To me, this translates to:
If someone kills someone while driving his new car while drunk:
- The bartender who served the drinks is responsible, because if he hadn’t, then that person wouldn’t have been drunk.
- The car salesperson is responsible, because if he hadn’t sold the car to that person, he never would have been behind the wheel of the car that killed the victim.
I could go on and on, but ultimately, I feel that a person should be accountable for his own actions, not blame others for putting him in that situation.
Sorry for the long-windedness…
My all-time favorite jury story was the time that a Utah superior court judge was called to appear in her own court as a juror.
Another one along these lines occured in Indianapolis a while ago.

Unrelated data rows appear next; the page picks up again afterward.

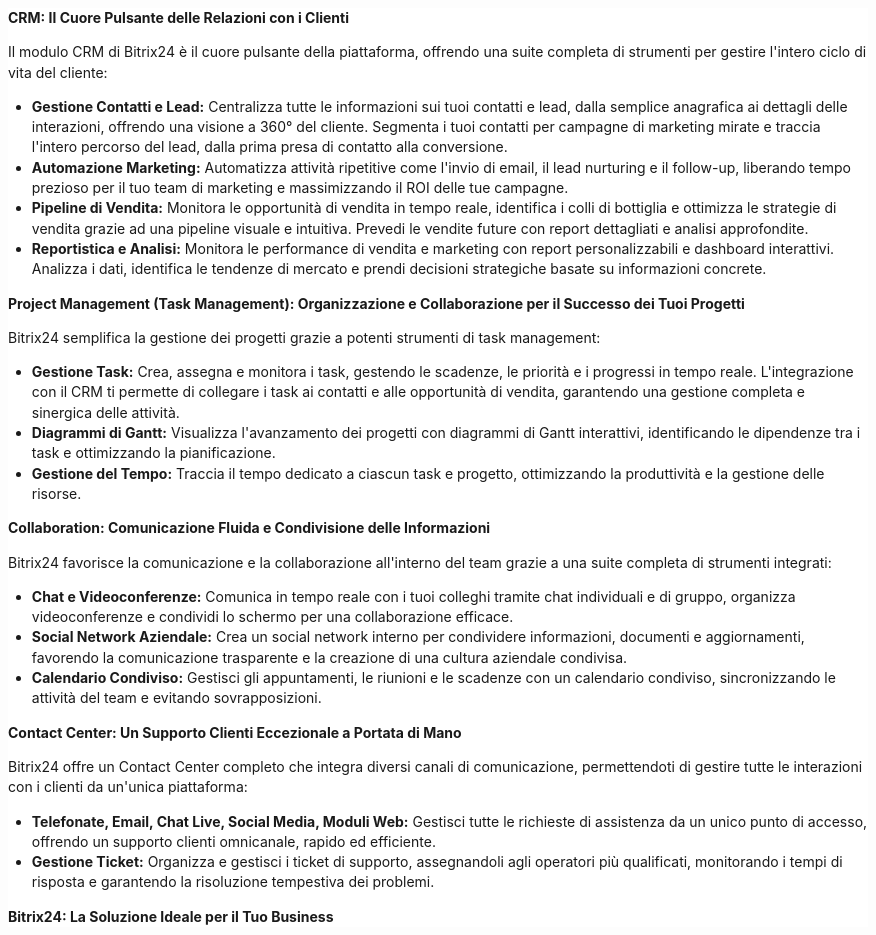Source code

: **CRM: Il Cuore Pulsante delle Relazioni con i Clienti**

Il modulo CRM di Bitrix24 è il cuore pulsante della piattaforma, offrendo una suite completa di strumenti per gestire l'intero ciclo di vita del cliente:

* **Gestione Contatti e Lead:** Centralizza tutte le informazioni sui tuoi contatti e lead, dalla semplice anagrafica ai dettagli delle interazioni, offrendo una visione a 360° del cliente.  Segmenta i tuoi contatti per campagne di marketing mirate e traccia l'intero percorso del lead, dalla prima presa di contatto alla conversione.
* **Automazione Marketing:**  Automatizza attività ripetitive come l'invio di email, il lead nurturing e il follow-up, liberando tempo prezioso per il tuo team di marketing e massimizzando il ROI delle tue campagne.
* **Pipeline di Vendita:** Monitora le opportunità di vendita in tempo reale,  identifica i colli di bottiglia e ottimizza le strategie di vendita grazie ad una pipeline visuale e intuitiva.  Prevedi le vendite future con report dettagliati e analisi approfondite.
* **Reportistica e Analisi:** Monitora le performance di vendita e marketing con report personalizzabili e dashboard interattivi.  Analizza i dati, identifica le tendenze di mercato e prendi decisioni strategiche basate su informazioni concrete.

**Project Management (Task Management): Organizzazione e Collaborazione per il Successo dei Tuoi Progetti**

Bitrix24 semplifica la gestione dei progetti grazie a potenti strumenti di task management:

* **Gestione Task:** Crea, assegna e monitora i task,  gestendo le scadenze, le priorità e i progressi in tempo reale.  L'integrazione con il CRM ti permette di collegare i task ai contatti e alle opportunità di vendita, garantendo una gestione completa e sinergica delle attività.
* **Diagrammi di Gantt:** Visualizza l'avanzamento dei progetti con diagrammi di Gantt interattivi,  identificando le dipendenze tra i task e ottimizzando la pianificazione.
* **Gestione del Tempo:** Traccia il tempo dedicato a ciascun task e progetto,  ottimizzando la produttività e la gestione delle risorse.

**Collaboration: Comunicazione Fluida e Condivisione delle Informazioni**

Bitrix24 favorisce la comunicazione e la collaborazione all'interno del team grazie a una suite completa di strumenti integrati:

* **Chat e Videoconferenze:** Comunica in tempo reale con i tuoi colleghi tramite chat individuali e di gruppo,  organizza videoconferenze e condividi lo schermo per una collaborazione efficace.
* **Social Network Aziendale:** Crea un social network interno per condividere informazioni,  documenti e aggiornamenti,  favorendo la comunicazione trasparente e la creazione di una cultura aziendale condivisa.
* **Calendario Condiviso:**  Gestisci gli appuntamenti, le riunioni e le scadenze con un calendario condiviso,  sincronizzando le attività del team e evitando sovrapposizioni.

**Contact Center: Un Supporto Clienti Eccezionale a Portata di Mano**

Bitrix24 offre un Contact Center completo che integra diversi canali di comunicazione, permettendoti di gestire tutte le interazioni con i clienti da un'unica piattaforma:

* **Telefonate, Email, Chat Live, Social Media, Moduli Web:** Gestisci tutte le richieste di assistenza da un unico punto di accesso,  offrendo un supporto clienti omnicanale,  rapido ed efficiente.
* **Gestione Ticket:**  Organizza e gestisci i ticket di supporto,  assegnandoli agli operatori più qualificati,  monitorando i tempi di risposta e garantendo la risoluzione tempestiva dei problemi.


**Bitrix24: La Soluzione Ideale per il Tuo Business**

Indiana Supreme Court Chief Justice Randall Shepard was called to serve as a juror in Marion County circuit court. It took them several hours to get around to him in the jury pool (due to grilling of other prospective jurors), and apparently neither the attorneys nor the judge recognized him for who he was until they looked at his juror information form. He was excused for cause, reportedly on the judge’s own motion (once they realized who he was).
chief, if you search at http://www.google.com/ for ‘funny jury duty stories’ you can find a lot of them. Just in case you need some more
About ten years ago I was called to a courthouse for possible jury duty for the first time. The one and only time I was called for a juror pool, we waited in the courtroom while jurors were called, at random, from their numbers. I was not called at all, and I sense it was because I had the same last name (Montgomery) as the defense attorney, which might have inspired the prosecutor or even the judge to question me as to whether I am related to this lawyer or would even side with him just for having the same last name. I didn’t get called, so I guess it’s moot.
A number of years ago my mother was on a jury in a civil case, about an automobile collision. She got through the screening all right; but she later told me she was one of few who voted against the party who prevailed (in CA, civil verdicts, of course, need not be unanimous), because he was Oriental and she has long had a dislike of Oriental drivers. (This, of course, was not her own phrasing.)
poopah, I just wanted to point out that the entire premise of this thread is to tell these stories, long or short. If you want to tell it please do. You won’t be the first to have a long story on the board.